Try new experience
with our app

INSTALL

Sempurna Harmoni 

PENGAKUAN

SEJAK kejadian kemarin, ponsel Alya seakan tak berhenti berdering. Nama Rendra yang selalu muncul di layar ponsel untuk memanggilnya. Namun tak pernah diangkat oleh Alya. Jasmin telah memberitahu Rendra bahwa Alya tidak bisa pulang bersama dengannya karena sakit. Namun setelah mendengar kabar Alya sakit, hal itu malah semakin membuat Rendra menjadi khawatir, sehingga dia berkali-kali menelpon Alya. 

Aku sungguh tidak bisa menghadapi persoalan cinta yang ternyata serumit ini, bahkan sebelum semuanya dimulai, batin Alya sembari mematikan ponselnya. 

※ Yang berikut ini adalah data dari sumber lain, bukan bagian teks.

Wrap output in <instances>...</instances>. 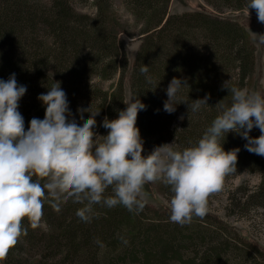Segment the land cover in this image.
Here are the masks:
<instances>
[{
    "label": "trees",
    "instance_id": "trees-1",
    "mask_svg": "<svg viewBox=\"0 0 264 264\" xmlns=\"http://www.w3.org/2000/svg\"><path fill=\"white\" fill-rule=\"evenodd\" d=\"M59 1L42 4L0 0V80L7 81L14 73L17 84L27 86L18 108L25 130L32 118H44L45 106L37 97L56 85L67 95L72 113L69 119L75 118L82 125L78 108L100 110L94 131L98 136L107 135L108 130L101 126L103 119H116L118 111L126 108L127 78L130 100L139 99L146 106L138 112L136 121L142 141L155 146L174 142L178 150H183L194 145L211 126L219 114L217 103L222 99L230 103L228 90H222L226 81L248 90L256 85V45L244 23L224 15L227 10H247L248 0H204L211 10L199 6L182 14L169 13L171 0H123L135 22L142 23L132 67L120 36L134 37V32L113 12V0H97V12L92 17L70 10L68 4ZM71 15L88 17V24L83 30L78 24L71 26ZM46 35L52 38L48 41ZM142 65L148 66L147 76L140 72ZM174 77L187 82L178 93L177 103L208 96V105L189 114L188 103H180L174 113L165 112L166 90ZM116 79L108 89L101 86L103 81ZM83 115L86 120L90 113ZM260 134L255 127L249 133L251 137ZM220 142L225 151L240 149L237 172L225 179L243 171L264 174V156L247 151V141L240 135L229 132ZM166 190L171 193L169 186ZM109 194L111 189L105 193ZM81 206L69 201L57 213L45 203L42 220L47 230H33L25 220L27 235L19 237L2 264H167L181 251L209 243L212 237L204 230L184 234L178 228H160L162 220L170 222L169 210L160 211L147 204L139 214L122 206L108 209L96 205L99 215L90 223L77 217ZM149 214L152 217L148 220ZM209 218L206 214L202 219L210 222ZM154 221L159 225L154 226ZM120 236L128 241L126 245ZM238 238L244 250L233 251L239 250L243 258L253 255L250 264H261L264 250L251 238ZM97 239L104 247L95 243ZM229 245H217L211 253L206 249L209 253L202 257V264H220Z\"/></svg>",
    "mask_w": 264,
    "mask_h": 264
},
{
    "label": "clouds",
    "instance_id": "clouds-1",
    "mask_svg": "<svg viewBox=\"0 0 264 264\" xmlns=\"http://www.w3.org/2000/svg\"><path fill=\"white\" fill-rule=\"evenodd\" d=\"M247 9L248 15L254 9L258 22L264 24V0H248ZM259 37L264 43V35ZM140 72L147 76L148 66L142 65ZM185 86L186 81L171 80L165 112L174 113L180 103H188L189 114L208 105V96L177 103ZM223 89L228 90L230 103L224 99L217 103L219 114L194 145L177 150L173 143H166L144 156L136 121L146 106L139 99L124 102L127 107L118 111L116 119L105 116L101 126L107 135L98 136L94 128L100 110L78 108L83 122L78 124L75 118L69 119L72 113L65 91L53 85L37 97L45 106L44 118H32L25 130L18 108L27 86L18 85L14 73L7 81L0 80V261L21 235H27L25 220L33 230H47L42 220L45 203L57 213L69 201L80 204L76 215L87 223L98 217L96 205L122 206L139 214L147 203L145 185L162 181L172 193L167 202L170 222L184 226L194 217L203 218L209 197L222 190L226 176L237 172L240 149H223L220 141L226 134L237 133L247 141V151L264 156V95L230 81ZM84 112L90 113L86 120ZM254 127L260 130L258 137L249 135ZM98 137L102 142H97ZM108 189L111 194L105 195ZM119 239L128 243L123 236ZM95 243L104 247L99 239Z\"/></svg>",
    "mask_w": 264,
    "mask_h": 264
},
{
    "label": "rangeland",
    "instance_id": "rangeland-1",
    "mask_svg": "<svg viewBox=\"0 0 264 264\" xmlns=\"http://www.w3.org/2000/svg\"><path fill=\"white\" fill-rule=\"evenodd\" d=\"M38 3L48 4L55 0H34ZM58 1H56L57 4ZM61 3H66L70 6V10H74L85 16H94L97 12V0H60ZM113 12L124 24L128 23L130 31L134 32V37H129L126 34H122L120 38L124 41L125 50L129 60V65L132 67L134 58L140 45L141 34L138 32L141 22H135L129 6L123 0H113ZM199 6L211 10L210 6H207L204 0H171L169 13L170 14H182L184 12H191L197 9ZM71 12V11H70ZM72 14V12H71ZM226 17L233 19H239L244 23L250 32V36L256 45V64H255V78L256 85L250 86L249 91H260L264 95V43H261L260 35H264V24L259 23L257 19V13L248 9L243 11L227 10L224 12ZM88 17L86 19L74 18L71 15L68 22L71 26L78 24V29L83 30L86 24H88ZM41 33V32H40ZM54 35V33L51 31ZM50 40L52 36L46 35ZM55 39V37H54ZM41 40V39H40ZM56 40V39H55ZM97 80V79H96ZM114 81H103L101 86L108 89ZM98 82V81H97ZM259 84V85H258ZM261 86V90L260 87ZM125 100L130 101V84L125 79ZM127 107V105H126ZM102 138H97V142H101ZM174 147L178 150L174 142ZM157 147L150 141L143 140V152L142 155H149L153 149ZM264 174L260 171L248 172L243 171L240 174L228 177L224 180L223 188L220 192L215 193L209 197L207 214L212 218L211 221H203L202 218L194 217L190 224L181 226L176 223L164 221L160 228L169 227L170 230L178 228L184 234L189 232L194 233L193 230H204L212 234L210 241L198 244V246L190 249L188 247L184 251H181L177 258H172L167 264H202V257L211 253V250L226 243L230 244L228 249L223 255L222 262L220 264H250L254 259L253 255L248 258L240 257L239 250L243 251L244 248L240 243L238 236L251 238L258 246L264 250ZM145 198L147 205L153 208H158L160 211L169 210L167 202L171 198V193L166 190V185L162 181L146 184L144 187ZM168 212L162 213L167 214ZM151 214L146 219H150ZM214 217L218 218L214 219ZM153 220V219H152ZM160 222V221H159ZM220 224L218 226L217 224ZM154 226L159 225L158 221L152 223ZM165 233V232H164ZM223 233L226 236H223ZM215 236V238H214ZM183 240V239H182ZM224 242V243H223ZM242 242V241H241ZM207 243L209 245H207ZM239 250L234 252L233 249ZM206 249H210L207 253ZM232 251V252H230ZM264 264V260L261 261ZM3 261H0L2 264ZM97 263V261H96ZM89 264V263H87ZM132 264V263H130ZM217 264V263H215Z\"/></svg>",
    "mask_w": 264,
    "mask_h": 264
}]
</instances>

Selepas salat Subuh, Alya berniat untuk berjalan-jalan di sekitar kosnya, sekadar untuk melegakan pikirannya yang dipenuhi dengan Rendra. Namun betapa kagetnya Alya saat membuka pagar, dia mendapati Rendra yang duduk di atas motornya. Alya sekilas melirik arloji yang melingkar di pergelangan tangannya, jarum pendeknya menunjukkan angka lima. Mentari bahkan belum keluar dari peraduannya, tetapi lelaki yang memporak-porandakan hatinya ini telah ada di depannya.

Raut wajah Rendra terlihat sangat lega, karena akhirnya telah melihat Alya secara langsung. “Al, kamu nggak apa-apa kan? Aku khawatir banget.” 

“Ren, kamuuu di sini sejak kapan?” 

“Kamu nggak apa-apa kan Al, sudah sehat? Aku ajak jalan-jalan sebentar naik motor kuat kan?”

“Hah? Emmh sebentar, aku ambil helm dulu ya.”

Rendra hanya mengangguk, sambil tersenyum tipis menatap Alya. Senyum Rendra tak sehangat biasanya, seakan banyak sekali beban pikiran yang tersimpan dalam hatinya.

Setelah mengambil helm hitam bergambar hello kitty miliknya, Alya segera memakainya. Sesaat sebelum menaiki motor merah Rendra, dia menutup ritsleting jaket abu-abunya lalu memakaikan hodie ke kepalanya. Kemudian segera memakai helmnya. Ini sempurna untuk menghalau udara dingin di pagi hari, batinnya.

***

RENDRA mengajak Alya ke perbukitan yang dekat dengan pusat kota. Dia mengajak Alya melihat matahari terbit. Sesampainya di sana, bukit itu telah ramai dengan orang-orang yang punya niat sama dengan mereka. 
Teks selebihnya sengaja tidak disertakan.